→ PROMPT 1
Edit the rows below so that every "moved" becomes "shifted" and all else in them stays unchanged, and leave the pictures out of your answer.

→ SELECTED PASSAGE

________________

= Franklyn Marks =

American composer and arranger (1911–1976)

Franklyn Marks (May 31, 1911, Cleveland, Ohio - July 12, 1976, Sherman Oaks, California) was an American composer and arranger, who worked principally in the idioms of film soundtracks and jazz.

==Biography==
Early in his career, Marks wrote the song Merry Widow on a Spree for Irving Mills (1937, as Frank Marks), which he also recorded as a pianist with the Millphonics Orchestra. In the same year he played more of his compositions with his own band. In the next few years, he arranged for Charlie Barnet and was involved in the orchestration of the musicals Too Many Girls and Best Foot Forward.

________________

→ DATASET
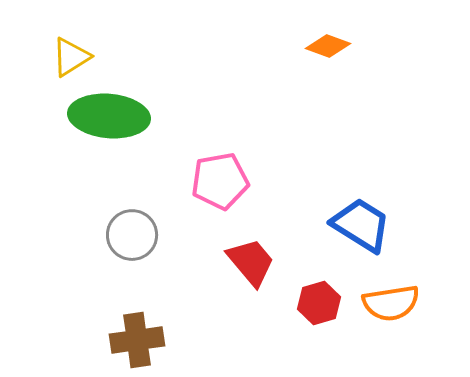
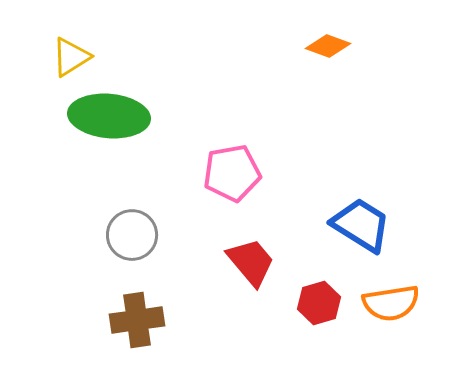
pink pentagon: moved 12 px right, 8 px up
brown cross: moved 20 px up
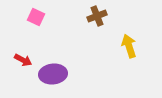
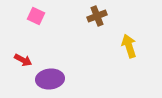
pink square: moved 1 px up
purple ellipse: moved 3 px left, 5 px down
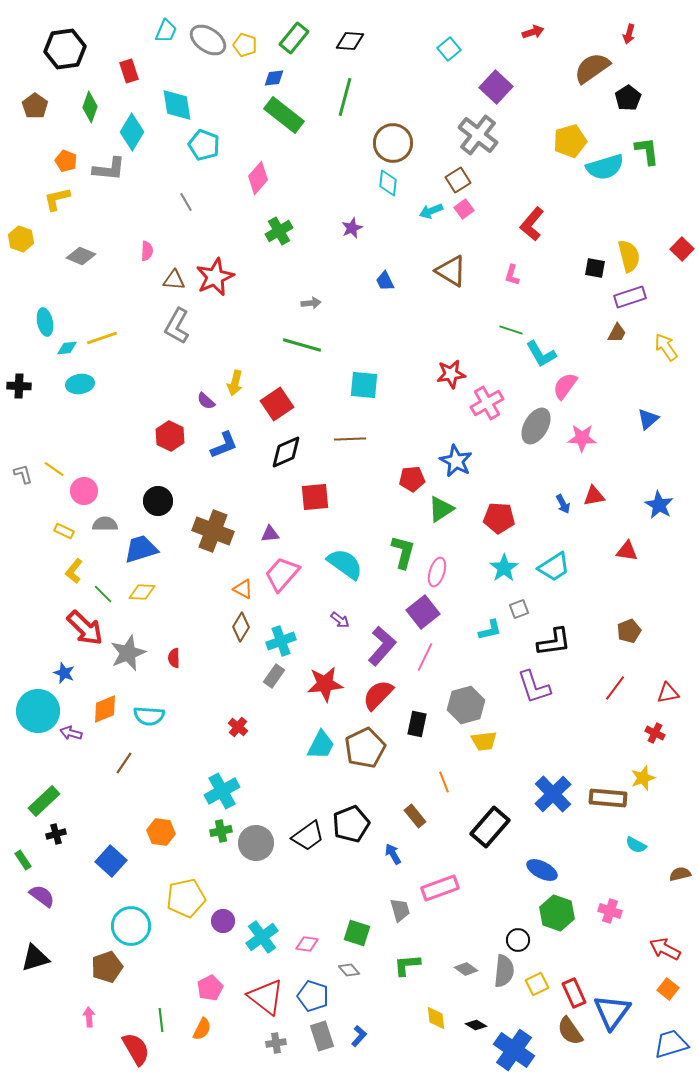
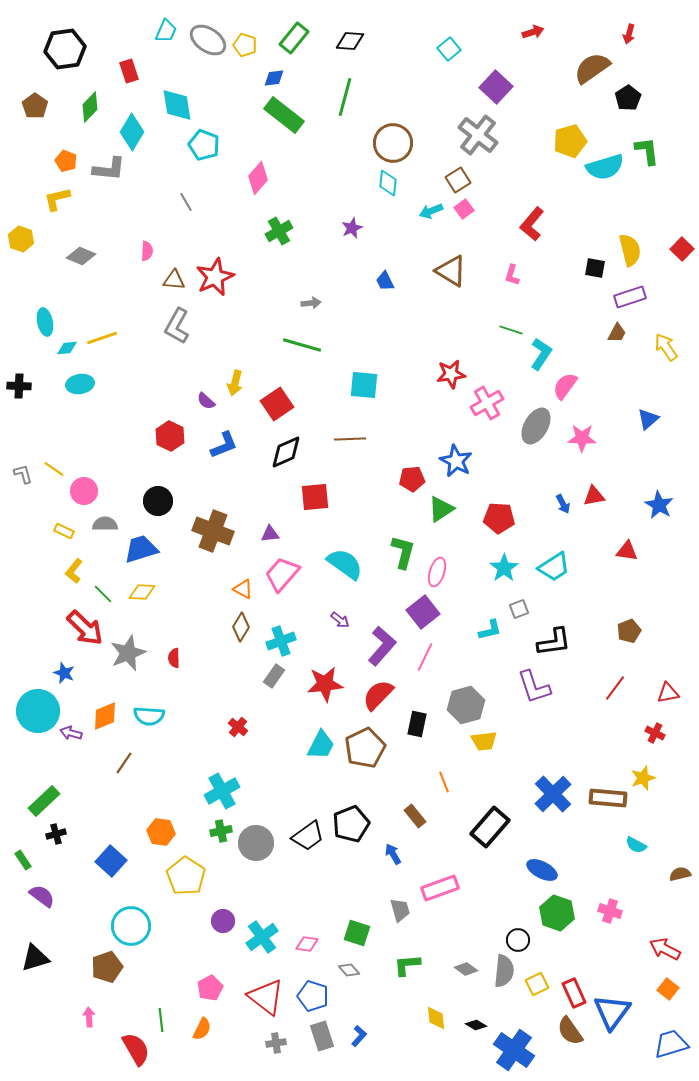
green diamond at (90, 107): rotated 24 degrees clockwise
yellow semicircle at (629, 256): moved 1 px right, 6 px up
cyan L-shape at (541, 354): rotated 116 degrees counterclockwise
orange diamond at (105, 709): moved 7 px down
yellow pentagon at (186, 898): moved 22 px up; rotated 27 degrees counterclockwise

________________

→ PROMPT 2
Copy word for word the portion of the Franklyn Marks article starting with "Franklyn Marks (May" and going on through "Best Foot Forward.".

→ PROBLEM SOLUTION 1
pink pentagon: shifted 12 px right, 8 px up
brown cross: shifted 20 px up
pink square: shifted 1 px up
purple ellipse: shifted 3 px left, 5 px down
green diamond at (90, 107): rotated 24 degrees clockwise
yellow semicircle at (629, 256): shifted 1 px right, 6 px up
cyan L-shape at (541, 354): rotated 116 degrees counterclockwise
orange diamond at (105, 709): shifted 7 px down
yellow pentagon at (186, 898): shifted 22 px up; rotated 27 degrees counterclockwise

→ PROBLEM SOLUTION 2
Franklyn Marks (May 31, 1911, Cleveland, Ohio - July 12, 1976, Sherman Oaks, California) was an American composer and arranger, who worked principally in the idioms of film soundtracks and jazz.

==Biography==
Early in his career, Marks wrote the song Merry Widow on a Spree for Irving Mills (1937, as Frank Marks), which he also recorded as a pianist with the Millphonics Orchestra. In the same year he played more of his compositions with his own band. In the next few years, he arranged for Charlie Barnet and was involved in the orchestration of the musicals Too Many Girls and Best Foot Forward.